Holding back tears as she stood outside a downtown federal courthouse, Weber’s mother Demetra Johnson said she's still in disbelief that her son was killed by law enforcement.
"We have a lot of issues in our area but this was the last thing I ever thought would happen to my child," she said. The Westmont area is known for gang violence.
The deputies who patrol her neighborhood need to change their ways, Johnson said. "They have to learn how to communicate and respond to the young men of this community."
The sheriff’s department issued a strongly-worded statement in response to the lawsuit that said "there is a growing body of evidence in this case that is undeniable, and yet, to protect the integrity of the investigation, to continue to maintain open channels of communication for more potential witnesses to come forward, we must stay silent."
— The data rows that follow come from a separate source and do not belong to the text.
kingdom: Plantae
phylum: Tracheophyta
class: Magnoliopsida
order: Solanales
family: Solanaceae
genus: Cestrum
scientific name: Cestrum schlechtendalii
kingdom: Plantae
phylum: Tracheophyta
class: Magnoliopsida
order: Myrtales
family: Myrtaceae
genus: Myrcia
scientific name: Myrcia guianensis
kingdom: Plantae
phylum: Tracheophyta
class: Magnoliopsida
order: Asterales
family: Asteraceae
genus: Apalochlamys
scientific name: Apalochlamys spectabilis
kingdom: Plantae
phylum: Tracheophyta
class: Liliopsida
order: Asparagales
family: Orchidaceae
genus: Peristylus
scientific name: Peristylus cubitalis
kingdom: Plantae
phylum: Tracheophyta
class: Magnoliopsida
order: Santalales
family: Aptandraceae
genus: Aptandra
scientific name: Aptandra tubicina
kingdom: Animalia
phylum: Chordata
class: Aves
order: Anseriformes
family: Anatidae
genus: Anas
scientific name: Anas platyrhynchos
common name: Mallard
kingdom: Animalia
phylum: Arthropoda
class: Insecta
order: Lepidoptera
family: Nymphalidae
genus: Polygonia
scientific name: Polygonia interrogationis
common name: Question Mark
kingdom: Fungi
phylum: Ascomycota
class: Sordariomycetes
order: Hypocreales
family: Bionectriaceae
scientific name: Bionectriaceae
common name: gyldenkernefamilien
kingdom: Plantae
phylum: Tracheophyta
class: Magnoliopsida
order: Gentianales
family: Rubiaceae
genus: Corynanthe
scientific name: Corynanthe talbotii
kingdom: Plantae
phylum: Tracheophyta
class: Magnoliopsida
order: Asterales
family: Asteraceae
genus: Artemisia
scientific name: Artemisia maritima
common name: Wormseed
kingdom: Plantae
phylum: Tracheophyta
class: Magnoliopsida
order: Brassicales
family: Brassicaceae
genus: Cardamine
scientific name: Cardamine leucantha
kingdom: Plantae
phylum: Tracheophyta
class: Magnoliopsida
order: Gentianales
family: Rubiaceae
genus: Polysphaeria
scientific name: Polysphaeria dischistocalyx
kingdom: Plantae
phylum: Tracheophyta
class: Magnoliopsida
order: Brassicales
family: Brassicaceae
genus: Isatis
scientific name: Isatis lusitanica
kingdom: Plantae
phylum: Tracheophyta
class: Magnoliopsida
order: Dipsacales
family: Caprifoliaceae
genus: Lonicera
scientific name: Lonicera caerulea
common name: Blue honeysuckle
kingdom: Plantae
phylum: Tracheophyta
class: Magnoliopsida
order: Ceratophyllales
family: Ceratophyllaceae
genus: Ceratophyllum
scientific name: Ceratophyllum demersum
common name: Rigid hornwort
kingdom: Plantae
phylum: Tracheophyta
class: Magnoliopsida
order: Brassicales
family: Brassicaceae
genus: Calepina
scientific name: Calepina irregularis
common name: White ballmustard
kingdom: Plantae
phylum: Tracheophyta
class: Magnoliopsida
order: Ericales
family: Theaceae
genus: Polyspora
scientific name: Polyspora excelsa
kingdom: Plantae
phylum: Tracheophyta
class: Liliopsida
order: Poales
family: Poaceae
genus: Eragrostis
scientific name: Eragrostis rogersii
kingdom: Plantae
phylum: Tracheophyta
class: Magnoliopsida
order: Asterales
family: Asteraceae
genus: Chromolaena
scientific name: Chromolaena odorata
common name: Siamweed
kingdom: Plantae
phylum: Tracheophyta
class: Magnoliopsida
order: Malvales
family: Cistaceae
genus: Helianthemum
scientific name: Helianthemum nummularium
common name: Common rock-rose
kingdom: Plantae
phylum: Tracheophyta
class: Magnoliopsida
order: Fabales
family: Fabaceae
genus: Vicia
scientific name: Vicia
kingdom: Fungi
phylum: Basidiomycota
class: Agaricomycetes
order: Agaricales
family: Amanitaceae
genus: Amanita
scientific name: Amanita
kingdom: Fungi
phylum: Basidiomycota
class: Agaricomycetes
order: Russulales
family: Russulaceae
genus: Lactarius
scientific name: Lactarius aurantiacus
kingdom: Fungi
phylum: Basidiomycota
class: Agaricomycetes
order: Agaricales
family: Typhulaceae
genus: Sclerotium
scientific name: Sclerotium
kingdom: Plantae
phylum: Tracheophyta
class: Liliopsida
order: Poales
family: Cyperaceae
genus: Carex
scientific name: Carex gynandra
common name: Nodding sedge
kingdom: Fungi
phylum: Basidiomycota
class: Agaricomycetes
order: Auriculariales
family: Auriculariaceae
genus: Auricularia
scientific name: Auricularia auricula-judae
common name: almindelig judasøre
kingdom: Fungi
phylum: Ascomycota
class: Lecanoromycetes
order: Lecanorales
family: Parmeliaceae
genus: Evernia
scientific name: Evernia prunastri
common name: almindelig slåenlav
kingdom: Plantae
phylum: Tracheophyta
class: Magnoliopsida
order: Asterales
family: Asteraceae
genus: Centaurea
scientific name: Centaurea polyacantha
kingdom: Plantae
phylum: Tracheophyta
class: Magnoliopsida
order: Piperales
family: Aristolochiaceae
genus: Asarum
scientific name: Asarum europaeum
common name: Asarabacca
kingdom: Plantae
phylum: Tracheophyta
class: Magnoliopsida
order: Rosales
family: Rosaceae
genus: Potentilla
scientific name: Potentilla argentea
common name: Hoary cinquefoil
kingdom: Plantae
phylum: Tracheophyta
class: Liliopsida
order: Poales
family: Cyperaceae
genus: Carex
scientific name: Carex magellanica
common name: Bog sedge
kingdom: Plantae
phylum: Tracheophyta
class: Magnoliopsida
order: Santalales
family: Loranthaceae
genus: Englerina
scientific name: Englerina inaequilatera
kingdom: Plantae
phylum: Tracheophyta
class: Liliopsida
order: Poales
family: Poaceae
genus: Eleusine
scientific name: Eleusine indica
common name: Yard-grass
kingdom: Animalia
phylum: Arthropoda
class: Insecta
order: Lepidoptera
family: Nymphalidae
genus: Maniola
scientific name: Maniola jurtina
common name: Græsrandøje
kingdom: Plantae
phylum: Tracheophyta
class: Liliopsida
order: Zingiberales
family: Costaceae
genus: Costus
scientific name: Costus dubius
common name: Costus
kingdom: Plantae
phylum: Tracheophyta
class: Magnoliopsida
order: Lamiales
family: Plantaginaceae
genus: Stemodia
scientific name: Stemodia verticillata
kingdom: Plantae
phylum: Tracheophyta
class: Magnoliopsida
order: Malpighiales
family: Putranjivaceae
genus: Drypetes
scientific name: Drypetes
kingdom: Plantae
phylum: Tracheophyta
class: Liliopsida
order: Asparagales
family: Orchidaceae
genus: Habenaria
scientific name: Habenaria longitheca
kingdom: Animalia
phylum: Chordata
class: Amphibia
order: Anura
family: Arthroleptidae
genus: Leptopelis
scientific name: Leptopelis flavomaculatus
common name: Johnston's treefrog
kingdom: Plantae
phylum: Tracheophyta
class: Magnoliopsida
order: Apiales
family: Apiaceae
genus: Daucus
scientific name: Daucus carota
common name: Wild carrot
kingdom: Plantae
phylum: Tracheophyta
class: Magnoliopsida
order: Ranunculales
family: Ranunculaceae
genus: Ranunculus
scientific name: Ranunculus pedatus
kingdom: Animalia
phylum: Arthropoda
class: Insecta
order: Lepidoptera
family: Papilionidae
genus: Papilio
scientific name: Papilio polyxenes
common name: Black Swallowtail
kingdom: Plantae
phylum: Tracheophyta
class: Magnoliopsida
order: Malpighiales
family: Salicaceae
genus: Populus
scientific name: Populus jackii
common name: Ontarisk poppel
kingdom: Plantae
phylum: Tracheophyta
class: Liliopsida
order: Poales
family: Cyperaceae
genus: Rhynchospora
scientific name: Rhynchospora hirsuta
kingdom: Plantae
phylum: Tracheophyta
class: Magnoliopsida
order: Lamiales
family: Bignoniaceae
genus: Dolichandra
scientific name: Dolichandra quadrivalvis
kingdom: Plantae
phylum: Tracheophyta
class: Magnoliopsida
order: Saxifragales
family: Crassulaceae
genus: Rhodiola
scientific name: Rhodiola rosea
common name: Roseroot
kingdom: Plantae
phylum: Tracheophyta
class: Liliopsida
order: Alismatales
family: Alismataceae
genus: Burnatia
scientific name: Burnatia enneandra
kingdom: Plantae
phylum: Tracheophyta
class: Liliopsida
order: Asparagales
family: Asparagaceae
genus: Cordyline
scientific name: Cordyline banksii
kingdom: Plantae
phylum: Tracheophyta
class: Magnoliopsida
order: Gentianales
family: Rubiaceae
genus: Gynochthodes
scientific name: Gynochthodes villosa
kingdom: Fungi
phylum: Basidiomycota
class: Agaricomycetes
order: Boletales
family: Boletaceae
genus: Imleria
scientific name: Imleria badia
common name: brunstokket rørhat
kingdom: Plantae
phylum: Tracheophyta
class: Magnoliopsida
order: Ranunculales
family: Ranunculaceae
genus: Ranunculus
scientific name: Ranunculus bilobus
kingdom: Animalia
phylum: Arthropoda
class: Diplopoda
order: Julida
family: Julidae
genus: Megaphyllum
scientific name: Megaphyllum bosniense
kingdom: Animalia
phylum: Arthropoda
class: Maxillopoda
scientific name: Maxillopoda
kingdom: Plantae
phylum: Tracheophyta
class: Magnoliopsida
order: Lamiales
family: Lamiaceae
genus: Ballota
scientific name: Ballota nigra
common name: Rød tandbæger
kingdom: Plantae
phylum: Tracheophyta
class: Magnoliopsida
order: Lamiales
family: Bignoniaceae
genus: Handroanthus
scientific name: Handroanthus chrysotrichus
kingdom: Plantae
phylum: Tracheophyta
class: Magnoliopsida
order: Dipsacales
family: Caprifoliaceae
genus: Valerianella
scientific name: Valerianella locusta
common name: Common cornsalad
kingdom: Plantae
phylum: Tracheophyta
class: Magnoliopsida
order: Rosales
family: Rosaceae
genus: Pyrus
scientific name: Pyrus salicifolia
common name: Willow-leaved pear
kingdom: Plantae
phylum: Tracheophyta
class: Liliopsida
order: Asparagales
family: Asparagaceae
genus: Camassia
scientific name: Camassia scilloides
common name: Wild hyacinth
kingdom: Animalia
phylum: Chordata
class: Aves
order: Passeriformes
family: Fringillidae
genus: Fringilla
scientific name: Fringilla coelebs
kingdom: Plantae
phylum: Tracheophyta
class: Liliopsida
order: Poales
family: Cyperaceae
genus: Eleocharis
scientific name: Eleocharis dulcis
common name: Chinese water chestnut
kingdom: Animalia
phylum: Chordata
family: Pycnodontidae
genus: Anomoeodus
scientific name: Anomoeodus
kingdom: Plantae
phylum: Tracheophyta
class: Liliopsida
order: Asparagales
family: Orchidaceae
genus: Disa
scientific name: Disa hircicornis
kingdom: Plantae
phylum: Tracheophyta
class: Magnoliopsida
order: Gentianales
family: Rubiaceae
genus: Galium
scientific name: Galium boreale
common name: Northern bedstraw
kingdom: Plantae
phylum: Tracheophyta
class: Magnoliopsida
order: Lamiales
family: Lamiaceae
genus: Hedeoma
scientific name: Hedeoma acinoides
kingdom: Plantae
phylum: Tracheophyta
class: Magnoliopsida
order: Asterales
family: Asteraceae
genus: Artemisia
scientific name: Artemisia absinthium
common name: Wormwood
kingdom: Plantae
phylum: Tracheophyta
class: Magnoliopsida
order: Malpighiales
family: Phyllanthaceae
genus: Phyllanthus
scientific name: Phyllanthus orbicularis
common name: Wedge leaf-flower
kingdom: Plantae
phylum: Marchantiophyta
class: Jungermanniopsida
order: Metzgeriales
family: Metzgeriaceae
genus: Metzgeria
"The day will come when the evidence will speak for us," the statement said.
A spokeswoman would not elaborate.
The statement went on: "We have watched as individuals hurl allegations or immediately assume that deputy involved shootings and the aftermath are signs of police misconduct."
Sheriff’s officials have said deputies were responding to a 911 call that a man was in the street on West 107th pointing a gun at a driver around 8pm. They found Weber with a gun tucked in his pants, according to the department.
Deputies chased him a short distance into a nearby apartment complex, where the shooting occurred, said sheriff’s officials.
"While waiting for additional deputies and trying to control the situation, it is believed that someone may have been able to gain possession of the gun and take it," a sheriff's department statement released at the time said.
The shooting prompted Sheriff Jim McDonnell to hold a news conference the next day to try to calm the community.
The sheriff has prohibited the coroner from releasing the autopsy on Weber and refused to release the names of the deputies involved, citing concerns for the integrity of the investigation and the deputies' safety.
At the news conference, Weber’s father John Weber said he had turned over his son’s body at the mortuary and found nine bullet holes in his back.
Weber played with his son’s daughter Violet as the mother spoke.
The birth of Violet less than a year ago "completely changed" her son, Demetra Johnson said.
"He demonstrated the maturity and lovingness that most grown men don’t show as a dad," she said.
"Anthony had dreams for the future," Johnson said. He wanted to make something of his life and be there to see his daughter grow up. But that won’t happen now."